_TESTO FORNITO_
====
La carente analisi e vigilanza sui rischi di cantiere da parte del CSE
Gerardo Porreca

Autore: Gerardo Porreca

Categoria: Sentenze commentate

07/06/2021

Il coordinatore per la sicurezza ricopre una posizione di garanzia che si affianca a quella di altri soggetti destinatari delle norme antinfortunistiche e può rispondere con essi per infortunio nel caso di carente analisi dei rischi presenti in cantiere.

Certo il coordinatore per la sicurezza è una di quelle figure, assieme al datore di lavoro e al responsabile del servizio di prevenzione e protezione, che ricorre più frequentemente alla Corte di Cassazione per fare annullare una condanna subita nei due primi gradi di giudizio in quanto ritenuto responsabile dell’infortunio di uno o più lavoratori accaduto nel cantiere presso il quale svolge la propria attività e sottoposto quindi alla sua “alta vigilanza”. Ed è proprio una carenza di vigilanza quella che ha portato la suprema Corte a rigettare in questa circostanza il ricorso presentato da un coordinatore che a supporto del suo ricorso aveva addotto delle motivazioni tra l’altro poco convincenti.
====
_DATI MOSTRATI_

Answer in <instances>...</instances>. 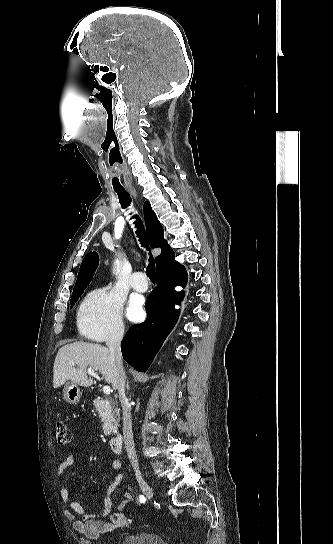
====
_CONSEGNA_
Riporta senza alcuna modifica il tratto del testo sul coordinatore per la sicurezza che comincia con le parole "Il coordinatore per la sicurezza ricopre" e termina dopo "presenti in cantiere.".

_RISPOSTA COMPLETA_
Il coordinatore per la sicurezza ricopre una posizione di garanzia che si affianca a quella di altri soggetti destinatari delle norme antinfortunistiche e può rispondere con essi per infortunio nel caso di carente analisi dei rischi presenti in cantiere.